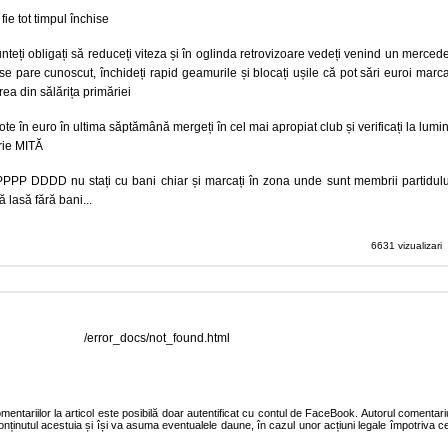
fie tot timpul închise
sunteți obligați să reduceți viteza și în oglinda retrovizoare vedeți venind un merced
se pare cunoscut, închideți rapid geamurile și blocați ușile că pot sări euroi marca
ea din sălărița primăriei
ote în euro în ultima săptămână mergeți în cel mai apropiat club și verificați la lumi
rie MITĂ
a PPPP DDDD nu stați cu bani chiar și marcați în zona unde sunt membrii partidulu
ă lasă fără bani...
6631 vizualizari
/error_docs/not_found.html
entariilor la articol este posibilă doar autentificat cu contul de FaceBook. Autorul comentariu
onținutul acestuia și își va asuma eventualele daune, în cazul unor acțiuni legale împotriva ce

...

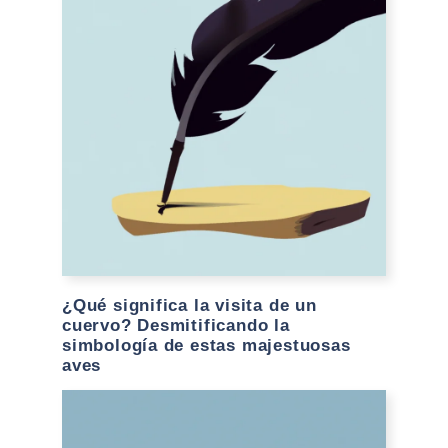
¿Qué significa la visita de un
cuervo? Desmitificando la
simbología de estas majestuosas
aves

==

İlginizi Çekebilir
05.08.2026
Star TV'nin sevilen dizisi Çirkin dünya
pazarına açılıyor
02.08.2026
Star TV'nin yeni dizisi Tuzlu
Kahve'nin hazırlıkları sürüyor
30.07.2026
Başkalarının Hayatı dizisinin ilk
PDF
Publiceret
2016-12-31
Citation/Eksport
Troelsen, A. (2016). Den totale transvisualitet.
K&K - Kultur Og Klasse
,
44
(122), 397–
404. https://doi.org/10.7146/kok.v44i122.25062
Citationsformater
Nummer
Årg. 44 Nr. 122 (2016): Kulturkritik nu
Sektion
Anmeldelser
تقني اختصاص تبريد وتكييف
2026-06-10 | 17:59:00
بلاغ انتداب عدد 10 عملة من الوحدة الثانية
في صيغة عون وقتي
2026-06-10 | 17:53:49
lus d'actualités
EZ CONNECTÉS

### Description of the task
From the records above, copy only the lines starting with the line that holds "pazarına açılıyor" and going on through the line that holds "EZ CONNECTÉS", exactly as written.

### Finished exercise
pazarına açılıyor
02.08.2026
Star TV'nin yeni dizisi Tuzlu
Kahve'nin hazırlıkları sürüyor
30.07.2026
Başkalarının Hayatı dizisinin ilk
PDF
Publiceret
2016-12-31
Citation/Eksport
Troelsen, A. (2016). Den totale transvisualitet.
K&K - Kultur Og Klasse
,
44
(122), 397–
404. https://doi.org/10.7146/kok.v44i122.25062
Citationsformater
Nummer
Årg. 44 Nr. 122 (2016): Kulturkritik nu
Sektion
Anmeldelser
تقني اختصاص تبريد وتكييف
2026-06-10 | 17:59:00
بلاغ انتداب عدد 10 عملة من الوحدة الثانية
في صيغة عون وقتي
2026-06-10 | 17:53:49
lus d'actualités
EZ CONNECTÉS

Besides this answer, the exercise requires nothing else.